-- Opening Marker --
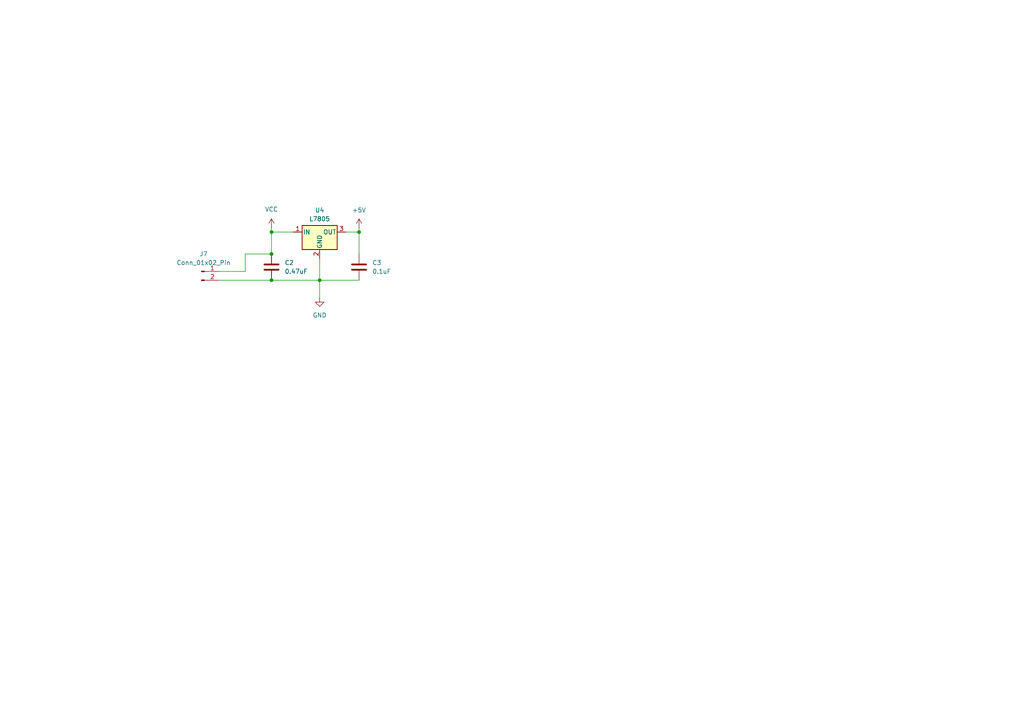
<source format=kicad_sch>
(kicad_sch
	(version 20250114)
	(generator "eeschema")
	(generator_version "9.0")
	(uuid "369d34e0-55e6-44f7-8da9-127750b8c319")
	(paper "A4")
	
	(junction
		(at 104.14 67.31)
		(diameter 0)
		(color 0 0 0 0)
		(uuid "4b85843f-6d0a-4614-b1ff-b31db3a22d7c")
	)
	(junction
		(at 78.74 73.66)
		(diameter 0)
		(color 0 0 0 0)
		(uuid "59c6512b-5f32-4661-9574-bb7231f73b0b")
	)
	(junction
		(at 78.74 67.31)
		(diameter 0)
		(color 0 0 0 0)
		(uuid "71f0f84b-ad65-45a0-a298-4899e599490f")
	)
	(junction
		(at 78.74 81.28)
		(diameter 0)
		(color 0 0 0 0)
		(uuid "cc54ef97-b77a-4f95-825b-b823c5804f63")
	)
	(junction
		(at 92.71 81.28)
		(diameter 0)
		(color 0 0 0 0)
		(uuid "e2b2d3c6-621b-411c-b267-4232e7ab5733")
	)
	(wire
		(pts
			(xy 92.71 81.28) (xy 78.74 81.28)
		)
		(stroke
			(width 0)
			(type default)
		)
		(uuid "08cfbe31-888d-469e-9ad8-31940386db18")
	)
	(wire
		(pts
			(xy 104.14 66.04) (xy 104.14 67.31)
		)
		(stroke
			(width 0)
			(type default)
		)
		(uuid "21d29dea-db4f-4862-a44d-bc06663db75d")
	)
	(wire
		(pts
			(xy 92.71 74.93) (xy 92.71 81.28)
		)
		(stroke
			(width 0)
			(type default)
		)
		(uuid "33cd703d-e35e-4fc1-832e-403279f94c06")
	)
	(wire
		(pts
			(xy 71.12 73.66) (xy 78.74 73.66)
		)
		(stroke
			(width 0)
			(type default)
		)
		(uuid "51523353-4b17-4a3d-97a5-fe156d3a6034")
	)
	(wire
		(pts
			(xy 92.71 81.28) (xy 92.71 86.36)
		)
		(stroke
			(width 0)
			(type default)
		)
		(uuid "56f18263-79f0-47ef-bcfe-fec3f7ab8b47")
	)
	(wire
		(pts
			(xy 78.74 67.31) (xy 78.74 73.66)
		)
		(stroke
			(width 0)
			(type default)
		)
		(uuid "59b9c3a8-85d7-4911-96a7-300a8bfb6010")
	)
	(wire
		(pts
			(xy 63.5 78.74) (xy 71.12 78.74)
		)
		(stroke
			(width 0)
			(type default)
		)
		(uuid "5e92197b-a1d0-4902-9501-43904fc71d48")
	)
	(wire
		(pts
			(xy 63.5 81.28) (xy 78.74 81.28)
		)
		(stroke
			(width 0)
			(type default)
		)
		(uuid "62052a02-0906-4ba1-9874-9bdd9fd37708")
	)
	(wire
		(pts
			(xy 104.14 81.28) (xy 92.71 81.28)
		)
		(stroke
			(width 0)
			(type default)
		)
		(uuid "72a18b49-58a5-4d36-b12a-7061bfaef874")
	)
	(wire
		(pts
			(xy 100.33 67.31) (xy 104.14 67.31)
		)
		(stroke
			(width 0)
			(type default)
		)
		(uuid "73d6b497-206c-4aa1-b7b8-137955caec2d")
	)
	(wire
		(pts
			(xy 78.74 66.04) (xy 78.74 67.31)
		)
		(stroke
			(width 0)
			(type default)
		)
		(uuid "a81d11e4-cae3-47d5-8555-0eea3e8d0a7c")
	)
	(wire
		(pts
			(xy 71.12 78.74) (xy 71.12 73.66)
		)
		(stroke
			(width 0)
			(type default)
		)
		(uuid "b600c9b1-3541-4932-8903-6d3fb4f707b9")
	)
	(wire
		(pts
			(xy 104.14 67.31) (xy 104.14 73.66)
		)
		(stroke
			(width 0)
			(type default)
		)
		(uuid "f06f3d3d-efff-4525-95c8-122298ddc7d7")
	)
	(wire
		(pts
			(xy 78.74 67.31) (xy 85.09 67.31)
		)
		(stroke
			(width 0)
			(type default)
		)
		(uuid "f109a4ca-1369-4d18-884e-1562be3dcee0")
	)
	(symbol
		(lib_id "power:+5V")
		(at 104.14 66.04 0)
		(unit 1)
		(exclude_from_sim no)
		(in_bom yes)
		(on_board yes)
		(dnp no)
		(fields_autoplaced yes)
		(uuid "0247df5f-bc9b-49b4-b5e1-bfdbb1f8ec46")
		(property "Reference" "#PWR010"
			(at 104.14 69.85 0)
			(effects
				(font
					(size 1.27 1.27)
				)
				(hide yes)
			)
		)
		(property "Value" "+5V"
			(at 104.14 60.96 0)
			(effects
				(font
					(size 1.27 1.27)
				)
			)
		)
		(property "Footprint" ""
			(at 104.14 66.04 0)
			(effects
				(font
					(size 1.27 1.27)
				)
				(hide yes)
			)
		)
		(property "Datasheet" ""
			(at 104.14 66.04 0)
			(effects
				(font
					(size 1.27 1.27)
				)
				(hide yes)
			)
		)
		(property "Description" "Power symbol creates a global label with name \"+5V\""
			(at 104.14 66.04 0)
			(effects
				(font
					(size 1.27 1.27)
				)
				(hide yes)
			)
		)
		(pin "1"
			(uuid "67aec3e0-43ca-463b-b8b8-f6108f4ec4e1")
		)
		(instances
			(project ""
				(path "/14c04de7-71ee-4f20-9e6e-041dbb035733/eb4b2821-746d-4b25-ad4a-ccbed5b39359"
					(reference "#PWR010")
					(unit 1)
				)
			)
		)
	)
	(symbol
		(lib_id "Device:C")
		(at 78.74 77.47 0)
		(unit 1)
		(exclude_from_sim no)
		(in_bom yes)
		(on_board yes)
		(dnp no)
		(fields_autoplaced yes)
		(uuid "06a5dea5-5049-4570-a2f0-e386da3bb5b7")
		(property "Reference" "C2"
			(at 82.55 76.1999 0)
			(effects
				(font
					(size 1.27 1.27)
				)
				(justify left)
			)
		)
		(property "Value" "0.47uF"
			(at 82.55 78.7399 0)
			(effects
				(font
					(size 1.27 1.27)
				)
				(justify left)
			)
		)
		(property "Footprint" "Capacitor_THT:C_Rect_L7.0mm_W4.5mm_P5.00mm"
			(at 79.7052 81.28 0)
			(effects
				(font
					(size 1.27 1.27)
				)
				(hide yes)
			)
		)
		(property "Datasheet" "~"
			(at 78.74 77.47 0)
			(effects
				(font
					(size 1.27 1.27)
				)
				(hide yes)
			)
		)
		(property "Description" "Unpolarized capacitor"
			(at 78.74 77.47 0)
			(effects
				(font
					(size 1.27 1.27)
				)
				(hide yes)
			)
		)
		(pin "2"
			(uuid "37e300ea-b96a-4f8c-a74c-60ff05693f91")
		)
		(pin "1"
			(uuid "e7d08f50-4f2b-4a62-87d4-893656fc27b4")
		)
		(instances
			(project ""
				(path "/14c04de7-71ee-4f20-9e6e-041dbb035733/eb4b2821-746d-4b25-ad4a-ccbed5b39359"
					(reference "C2")
					(unit 1)
				)
			)
		)
	)
	(symbol
		(lib_id "Device:C")
		(at 104.14 77.47 0)
		(unit 1)
		(exclude_from_sim no)
		(in_bom yes)
		(on_board yes)
		(dnp no)
		(fields_autoplaced yes)
		(uuid "0ac90927-fd15-431b-a11e-a83649f15edc")
		(property "Reference" "C3"
			(at 107.95 76.1999 0)
			(effects
				(font
					(size 1.27 1.27)
				)
				(justify left)
			)
		)
		(property "Value" "0.1uF"
			(at 107.95 78.7399 0)
			(effects
				(font
					(size 1.27 1.27)
				)
				(justify left)
			)
		)
		(property "Footprint" "Capacitor_THT:C_Rect_L7.0mm_W2.0mm_P5.00mm"
			(at 105.1052 81.28 0)
			(effects
				(font
					(size 1.27 1.27)
				)
				(hide yes)
			)
		)
		(property "Datasheet" "~"
			(at 104.14 77.47 0)
			(effects
				(font
					(size 1.27 1.27)
				)
				(hide yes)
			)
		)
		(property "Description" "Unpolarized capacitor"
			(at 104.14 77.47 0)
			(effects
				(font
					(size 1.27 1.27)
				)
				(hide yes)
			)
		)
		(pin "2"
			(uuid "b28a90bc-c06a-4f80-8638-7cfc8658e401")
		)
		(pin "1"
			(uuid "60122aae-a2b8-42a2-adfe-cee456740f1b")
		)
		(instances
			(project "mag"
				(path "/14c04de7-71ee-4f20-9e6e-041dbb035733/eb4b2821-746d-4b25-ad4a-ccbed5b39359"
					(reference "C3")
					(unit 1)
				)
			)
		)
	)
	(symbol
		(lib_id "Connector:Conn_01x02_Pin")
		(at 58.42 78.74 0)
		(unit 1)
		(exclude_from_sim no)
		(in_bom yes)
		(on_board yes)
		(dnp no)
		(fields_autoplaced yes)
		(uuid "3a1c4758-c58b-497c-afce-1fb8c278a424")
		(property "Reference" "J7"
			(at 59.055 73.66 0)
			(effects
				(font
					(size 1.27 1.27)
				)
			)
		)
		(property "Value" "Conn_01x02_Pin"
			(at 59.055 76.2 0)
			(effects
				(font
					(size 1.27 1.27)
				)
			)
		)
		(property "Footprint" "TerminalBlock:TerminalBlock_MaiXu_MX126-5.0-02P_1x02_P5.00mm"
			(at 58.42 78.74 0)
			(effects
				(font
					(size 1.27 1.27)
				)
				(hide yes)
			)
		)
		(property "Datasheet" "~"
			(at 58.42 78.74 0)
			(effects
				(font
					(size 1.27 1.27)
				)
				(hide yes)
			)
		)
		(property "Description" "Generic connector, single row, 01x02, script generated"
			(at 58.42 78.74 0)
			(effects
				(font
					(size 1.27 1.27)
				)
				(hide yes)
			)
		)
		(pin "2"
			(uuid "28548fe8-326d-4be8-863e-4ecd0d749a02")
		)
		(pin "1"
			(uuid "ceb6a22a-8176-476c-aa28-61813eae984d")
		)
		(instances
			(project ""
				(path "/14c04de7-71ee-4f20-9e6e-041dbb035733/eb4b2821-746d-4b25-ad4a-ccbed5b39359"
					(reference "J7")
					(unit 1)
				)
			)
		)
	)
	(symbol
		(lib_id "power:GND")
		(at 92.71 86.36 0)
		(unit 1)
		(exclude_from_sim no)
		(in_bom yes)
		(on_board yes)
		(dnp no)
		(fields_autoplaced yes)
		(uuid "bf8136dc-7d9c-47a6-8d04-d1345f1a0d65")
		(property "Reference" "#PWR016"
			(at 92.71 92.71 0)
			(effects
				(font
					(size 1.27 1.27)
				)
				(hide yes)
			)
		)
		(property "Value" "GND"
			(at 92.71 91.44 0)
			(effects
				(font
					(size 1.27 1.27)
				)
			)
		)
		(property "Footprint" ""
			(at 92.71 86.36 0)
			(effects
				(font
					(size 1.27 1.27)
				)
				(hide yes)
			)
		)
		(property "Datasheet" ""
			(at 92.71 86.36 0)
			(effects
				(font
					(size 1.27 1.27)
				)
				(hide yes)
			)
		)
		(property "Description" "Power symbol creates a global label with name \"GND\" , ground"
			(at 92.71 86.36 0)
			(effects
				(font
					(size 1.27 1.27)
				)
				(hide yes)
			)
		)
		(pin "1"
			(uuid "443fac78-cf04-4316-89cf-12defea30161")
		)
		(instances
			(project ""
				(path "/14c04de7-71ee-4f20-9e6e-041dbb035733/eb4b2821-746d-4b25-ad4a-ccbed5b39359"
					(reference "#PWR016")
					(unit 1)
				)
			)
		)
	)
	(symbol
		(lib_id "Regulator_Linear:L7805")
		(at 92.71 67.31 0)
		(unit 1)
		(exclude_from_sim no)
		(in_bom yes)
		(on_board yes)
		(dnp no)
		(fields_autoplaced yes)
		(uuid "d4de4914-c607-41bc-9a51-926a1c58043b")
		(property "Reference" "U4"
			(at 92.71 60.96 0)
			(effects
				(font
					(size 1.27 1.27)
				)
			)
		)
		(property "Value" "L7805"
			(at 92.71 63.5 0)
			(effects
				(font
					(size 1.27 1.27)
				)
			)
		)
		(property "Footprint" "Package_TO_SOT_THT:TO-220-3_Horizontal_TabDown"
			(at 93.345 71.12 0)
			(effects
				(font
					(size 1.27 1.27)
					(italic yes)
				)
				(justify left)
				(hide yes)
			)
		)
		(property "Datasheet" "http://www.st.com/content/ccc/resource/technical/document/datasheet/41/4f/b3/b0/12/d4/47/88/CD00000444.pdf/files/CD00000444.pdf/jcr:content/translations/en.CD00000444.pdf"
			(at 92.71 68.58 0)
			(effects
				(font
					(size 1.27 1.27)
				)
				(hide yes)
			)
		)
		(property "Description" "Positive 1.5A 35V Linear Regulator, Fixed Output 5V, TO-220/TO-263/TO-252"
			(at 92.71 67.31 0)
			(effects
				(font
					(size 1.27 1.27)
				)
				(hide yes)
			)
		)
		(pin "3"
			(uuid "b900860a-741f-4093-98af-b95a403d0499")
		)
		(pin "2"
			(uuid "4e1599ab-a709-4957-9129-015e42de305a")
		)
		(pin "1"
			(uuid "82c3a0bc-ed81-4e66-ac7c-f462e448da63")
		)
		(instances
			(project ""
				(path "/14c04de7-71ee-4f20-9e6e-041dbb035733/eb4b2821-746d-4b25-ad4a-ccbed5b39359"
					(reference "U4")
					(unit 1)
				)
			)
		)
	)
	(symbol
		(lib_id "power:VCC")
		(at 78.74 66.04 0)
		(unit 1)
		(exclude_from_sim no)
		(in_bom yes)
		(on_board yes)
		(dnp no)
		(uuid "ebfccbe5-0e5b-4a77-a101-25195051687d")
		(property "Reference" "#PWR08"
			(at 78.74 69.85 0)
			(effects
				(font
					(size 1.27 1.27)
				)
				(hide yes)
			)
		)
		(property "Value" "VCC"
			(at 78.74 60.706 0)
			(effects
				(font
					(size 1.27 1.27)
				)
			)
		)
		(property "Footprint" ""
			(at 78.74 66.04 0)
			(effects
				(font
					(size 1.27 1.27)
				)
				(hide yes)
			)
		)
		(property "Datasheet" ""
			(at 78.74 66.04 0)
			(effects
				(font
					(size 1.27 1.27)
				)
				(hide yes)
			)
		)
		(property "Description" "Power symbol creates a global label with name \"VCC\""
			(at 78.74 66.04 0)
			(effects
				(font
					(size 1.27 1.27)
				)
				(hide yes)
			)
		)
		(pin "1"
			(uuid "42c44a8c-151b-4f0d-81fc-7997a0aeb81b")
		)
		(instances
			(project ""
				(path "/14c04de7-71ee-4f20-9e6e-041dbb035733/eb4b2821-746d-4b25-ad4a-ccbed5b39359"
					(reference "#PWR08")
					(unit 1)
				)
			)
		)
	)
)

</source>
-- Closing Marker --
PROBLEM TO WORK ON
Where the string "Description" shows up in the listing above, copy the line that holds it.

EXERCISE OUTPUT
		(property "Description" "Power symbol creates a global label with name \"+5V\""
		(property "Description" "Unpolarized capacitor"
		(property "Description" "Unpolarized capacitor"
		(property "Description" "Generic connector, single row, 01x02, script generated"
		(property "Description" "Power symbol creates a global label with name \"GND\" , ground"
		(property "Description" "Positive 1.5A 35V Linear Regulator, Fixed Output 5V, TO-220/TO-263/TO-252"
		(property "Description" "Power symbol creates a global label with name \"VCC\""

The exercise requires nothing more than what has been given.